Monday 12 April 2010

You know traffic lights are controlled over analogue private circuits, don't you Terry?

So Terry is doing some work in an exchange.

He's trying to locate a pair he needs to connect a customer.

He shorts out one of the pairs with his pliers, and hears a screeching sound
outside.

"That's weird" he thinks. "Wonder what it was". He thinks some more.
"maybe if I try it again the same thing will happen".

He shorts out the pair.

Sure enough. "SCREECH!!!"

"Wow!", says Terry to himself. "what's this????"

Terry knows his mate Fred is in the exchange, and is an old hand at this
sort of thing.

So Terry goes to get Fred.

"Fred, take a look at this". If I short out this pair here there's a weird
screeching noise comes from outside the exchange!"

"What", says Fred. "Show me".

"Sure", says Terry and shorts the pair out.

"SCREEEEECH! CRUNCH!!!!!!"

"Blimey", says Fred. That's sounded like it came from just outside. Let's
take a look."

Fred and Terry swipe themselves out of the building (separately of course -
otherwise they'd never get back in).

The sight that meets their eyes is one of disaster. Two cars have collided
at the crossroads outside the exchange.

"Oops!", says Fred. "You know traffic lights are controlled over analogue
private circuits, don't you Terry?"

Tuesday 2 March 2010

In a world that doesn't

Droid: "in a world that doesn't, Droid does."

Where as "Terry Telco: doesn't, in a world that does."

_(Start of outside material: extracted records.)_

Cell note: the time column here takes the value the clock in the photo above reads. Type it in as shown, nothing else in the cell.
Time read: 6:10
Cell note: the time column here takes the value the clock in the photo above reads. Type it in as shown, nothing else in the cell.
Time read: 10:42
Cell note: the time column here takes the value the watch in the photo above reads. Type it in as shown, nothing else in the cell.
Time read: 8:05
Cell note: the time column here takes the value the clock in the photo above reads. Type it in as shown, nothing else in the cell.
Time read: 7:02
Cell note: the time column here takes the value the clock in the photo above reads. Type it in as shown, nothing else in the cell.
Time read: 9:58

Wednesday 24 February 2010

Keeping customers according to Terry

I saw a sign hanging from the ceiling of a work area the other day that read "Keep your customers...Think 2 year PSTN"

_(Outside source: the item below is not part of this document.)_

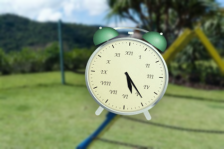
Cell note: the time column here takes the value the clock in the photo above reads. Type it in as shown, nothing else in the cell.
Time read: 5:24
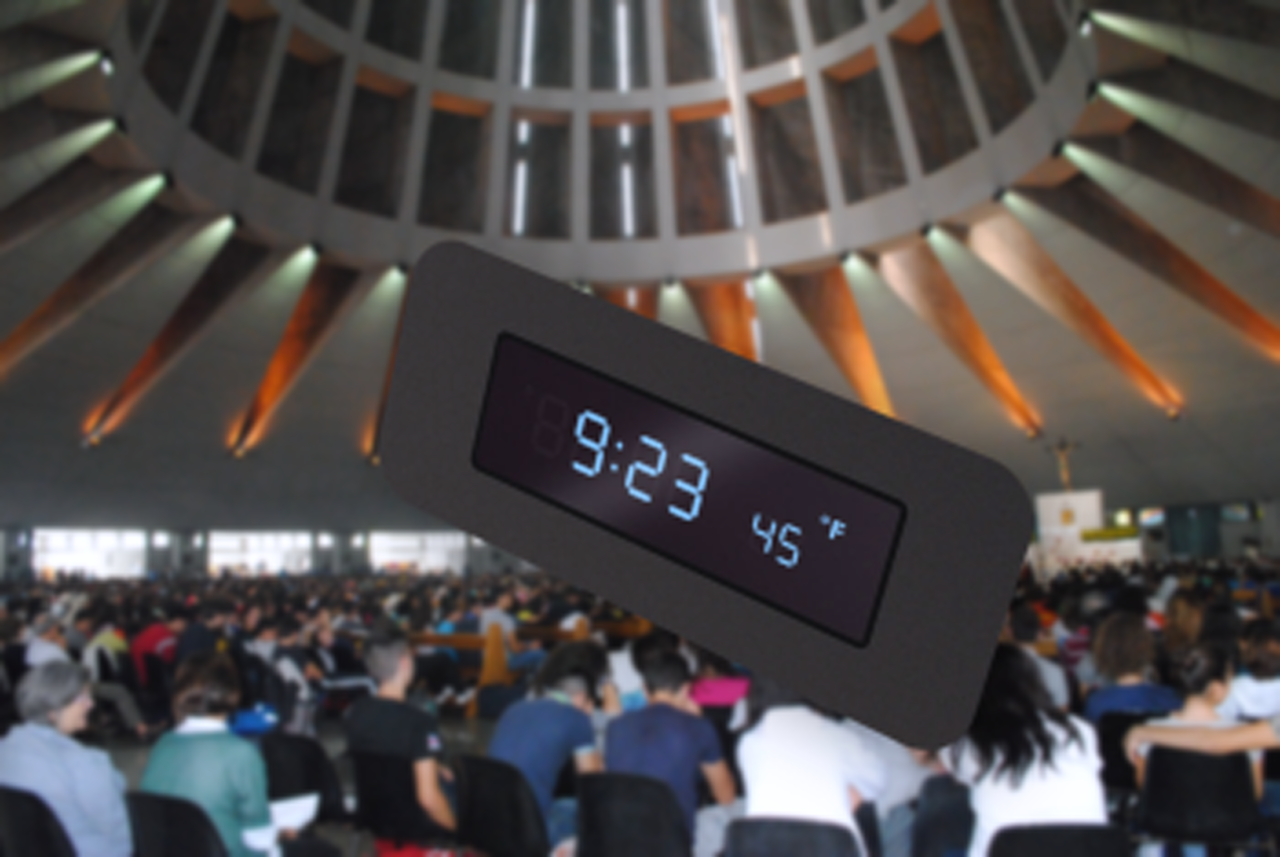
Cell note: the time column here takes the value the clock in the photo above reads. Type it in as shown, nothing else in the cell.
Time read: 9:23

[Photo withheld to protect the guilty].

Friday 5 February 2010

Laws of Terry


#12: The most non-obvious, completely ass-backwards, most expensive, most complicated approach will always be taken.

#13: Any perceived progress or actual things happening at a Telco happen randomly/by chance.

#14: IP (v4 or v6) is not the way forward. Just because everyone is using it just means its worth funding a study to investigate it further.

#15: Any meeting is worth having again. Any great meeting is worth a recurring Outlook invite.

The Hierarchy of Things

In Terry's world, there is a rigid hierarchy that must be observed. A chain of command if you will. Take any short-cuts through the chain and the links you have hopped over will become agitated and may retaliate in interesting ways.

If you have an issue, it must first be discussed with your manager. Preferably in an official fashion via email, or with meeting minutes. If it is determined that you must get an answer from someone above this person, the whole discussion must first be rehearsed and "sanitized" or "filtered" prior to going out. This usually comes in the form of an email message being previewed prior to being sent up the chain. If messages are to be sent to senior management then messages must be doubly-checked and filtered so as to not "offend the sensibilities" of the seniors. After all, these guys generally have the attention span of a 4 year-old with severe ADD, and so catching their attention for more than 20 seconds is a challenge in itself, but getting an actual reply that is meaningful and that can be acted upon -- that is indeed the trick.


Friday 15 January 2010

The Irony of Meetings

The irony of meetings with Terry is that "meeting actions" are always to take further non-action.